I’m making an application that is going to be using many dynamically created objects (raytracing). Instead of just using [new] over and over again, I thought I’d just make a simple memory system to speed things up. Its very simple at this point, as I don’t need much.
My question is: when I run this test application, using my memory manager uses the correct amount of memory. But when I run the same loop using [new], it uses 2.5 to 3 times more memory. Is there just something I’m not seeing here, or does [new] incur a huge overhead?
I am using VS 2010 on Win7. Also I’m just using the Task Manager to view the process memory usage.

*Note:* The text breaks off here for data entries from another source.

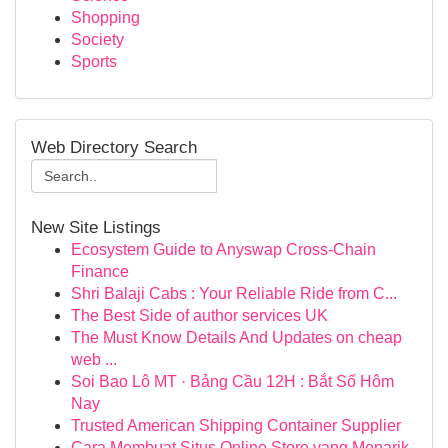
Shopping
Society
Sports
Web Directory Search
New Site Listings
Ecosystem Guide to Anyswap Cross-Chain
Finance
Shri Balaji Cabs : Your Reliable Ride from C...
The Best Side of author services UK
The Must Know Details And Updates on cheap
web ...
Soi Bao Lô MT · Bảng Cầu 12H : Bắt Số Hôm
Nay
Trusted American Shipping Container Supplier
Cara Membuat Situs Online Store yang Menarik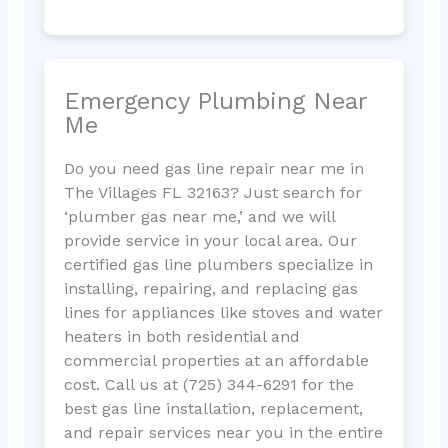
Emergency Plumbing Near
Me
Do you need gas line repair near me in
The Villages FL 32163? Just search for
‘plumber gas near me,’ and we will
provide service in your local area. Our
certified gas line plumbers specialize in
installing, repairing, and replacing gas
lines for appliances like stoves and water
heaters in both residential and
commercial properties at an affordable
cost. Call us at (725) 344-6291 for the
best gas line installation, replacement,
and repair services near you in the entire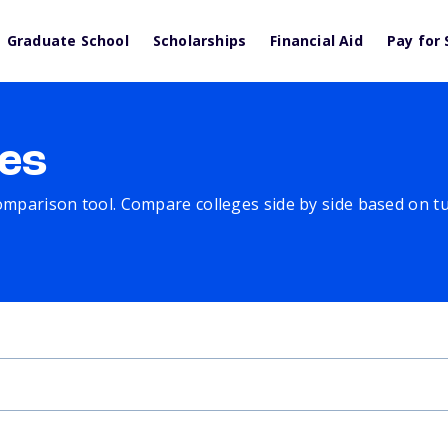
Graduate School
Scholarships
Financial Aid
Pay for 
es
comparison tool. Compare colleges side by side based on tuit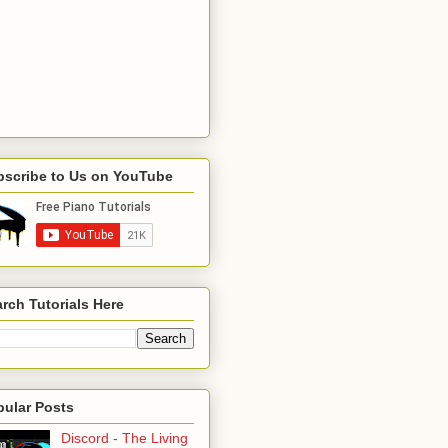
bscribe to Us on YouTube
rch Tutorials Here
pular Posts
Discord - The Living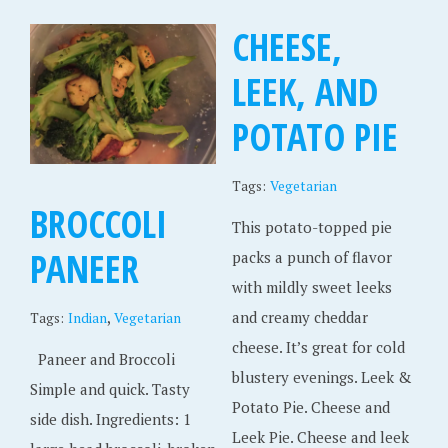
CHEESE,
LEEK, AND
POTATO PIE
Tags:
Vegetarian
BROCCOLI
This potato-topped pie
PANEER
packs a punch of flavor
with mildly sweet leeks
,
and creamy cheddar
Tags:
Indian
Vegetarian
cheese. It’s great for cold
Paneer and Broccoli
blustery evenings. Leek &
Simple and quick. Tasty
Potato Pie. Cheese and
side dish. Ingredients: 1
Leek Pie. Cheese and leek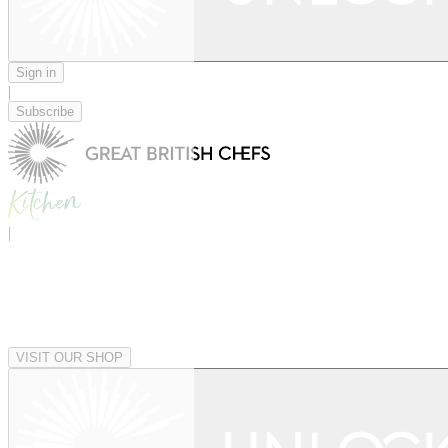
Sign in
|
Subscribe
|
VISIT OUR SHOP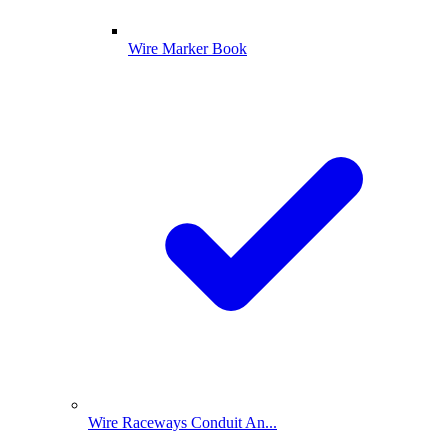
Wire Marker Book
Wire Raceways Conduit An...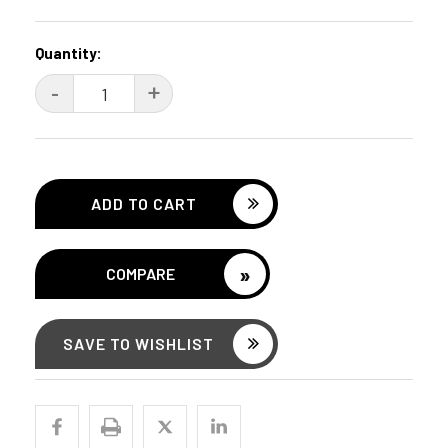
Current
Quantity:
Stock:
DECREASE
-
INCREASE
+
QUANTITY:
QUANTITY:
»
COMPARE
SAVE TO WISHLIST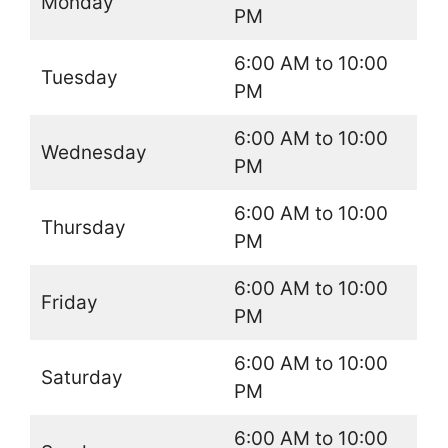
Monday
PM
6:00 AM to 10:00
Tuesday
PM
6:00 AM to 10:00
Wednesday
PM
6:00 AM to 10:00
Thursday
PM
6:00 AM to 10:00
Friday
PM
6:00 AM to 10:00
Saturday
PM
6:00 AM to 10:00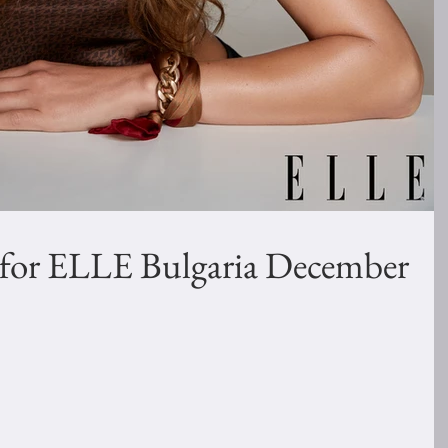
 for ELLE Bulgaria December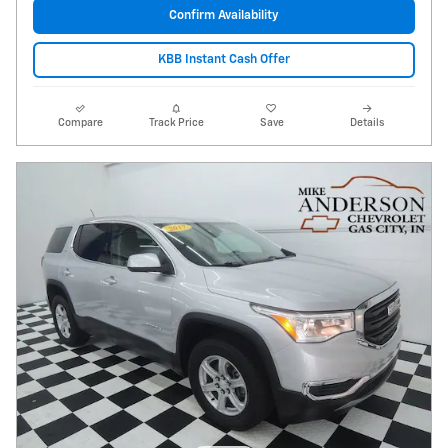
Confirm Availability
KBB Instant Cash Offer
Compare
Track Price
Save
Details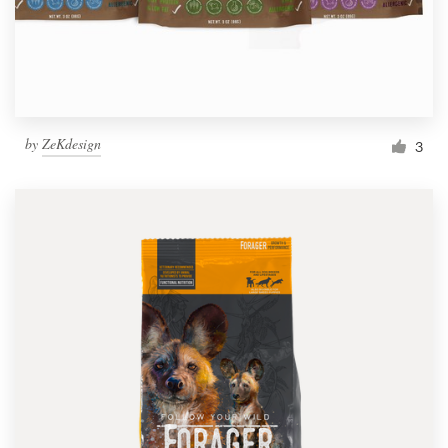
by
ZeKdesign
3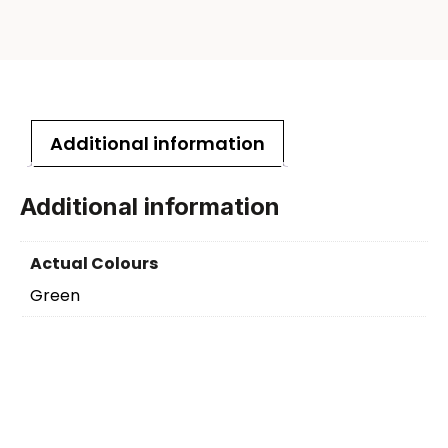
Additional information
Additional information
Actual Colours
Green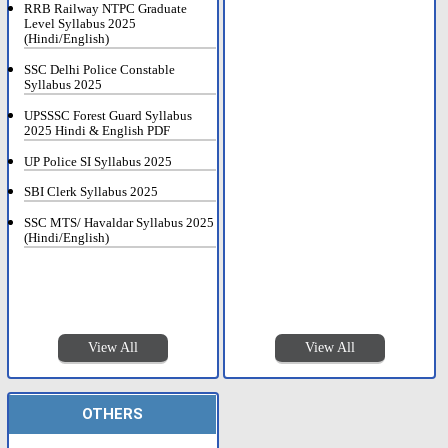
RRB Railway NTPC Graduate
Level Syllabus 2025
(Hindi/English)
SSC Delhi Police Constable
Syllabus 2025
UPSSSC Forest Guard Syllabus
2025 Hindi & English PDF
UP Police SI Syllabus 2025
SBI Clerk Syllabus 2025
SSC MTS/ Havaldar Syllabus 2025
(Hindi/English)
View All
View All
OTHERS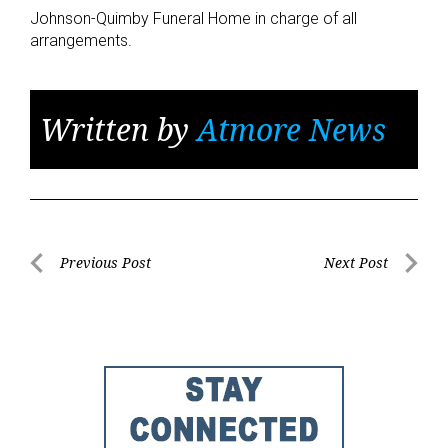
Johnson-Quimby Funeral Home in charge of all
arrangements.
Written by
Atmore News
Post
Previous Post
Next Post
Previous
Next
navigation
Post
Post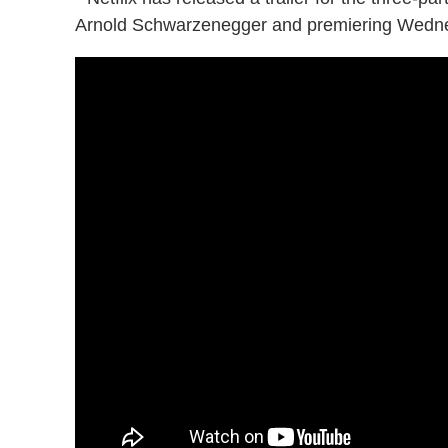
Arnold Schwarzenegger and premiering Wedne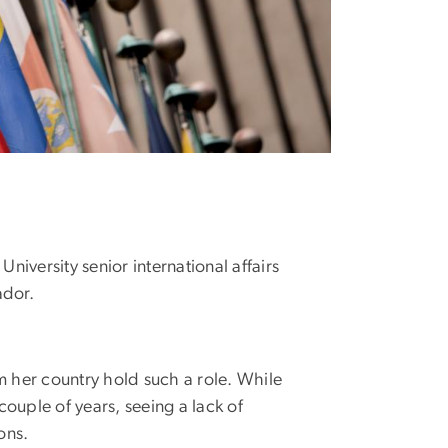
versity senior international affairs
ador.
 her country hold such a role. While
couple of years, seeing a lack of
ons.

template<typename CLASS_TYPE>
class MemFact
{
public:
int m_obj_size; //size of the incoming object
int m_num_objs; //number of instances
char* m_mem; //memory block
MemFact(int num) : m_num_objs(num)
{
CLASS_TYPE t;
m_obj_size = sizeof(t);
m_mem = new char[m_obj_size * m_num_objs);
}
CLASS_TYPE* getInstance(int ID)
{
if( ID >= m_num_objs) return 0;
return (CLASS_TYPE*)(m_mem + (ID * m_obj_size));
}
void release() { delete m_mem; m_mem = 0; }
};
/*---------------------------------------------------*/
class test_class
{
float a,b,c,d,e,f,g,h,i,j; //10 floats
};
/*---------------------------------------------------*/
int main()
{
int num = 10 000 000; //10 M items
// at this point we are using 400K memory
MemFact<test_class> mem_fact(num);
// now we're using 382MB memory
for(int i = 0; i < num; i++)
test_class* new_test = mem_fact.getInstance(i);
mem_fact.release();
// back down to 400K
for(int i = 0; i < num; i++)
test_class* new_test = new test_class();
// now we are up to 972MB memory
}
There is a minimum size for a memory allocation, depending on the CRT you are using. Often that’s 16 bytes. Your object is 12 bytes wide (assuming x86), so you’re probably wasting at least 4 bytes per allocation right there. The memory manager also has it’s own structures to keep track of what memory is free and what memory is not — that’s not free. Your memory manager is probably much simplier (e.g. frees all those objects in one go) which is inherently going to be more efficient than what new does for the general case.
Also keep in mind that if you’re building in debug mode, the debugging allocator will pad both sides of the returned allocation with canaries in an attempt to detect undefined behavior. That’ll probably put you over the 16 byte boundary and into the next one — probably a 32 byte allocation, at least. That’ll be disabled when you build in release mode.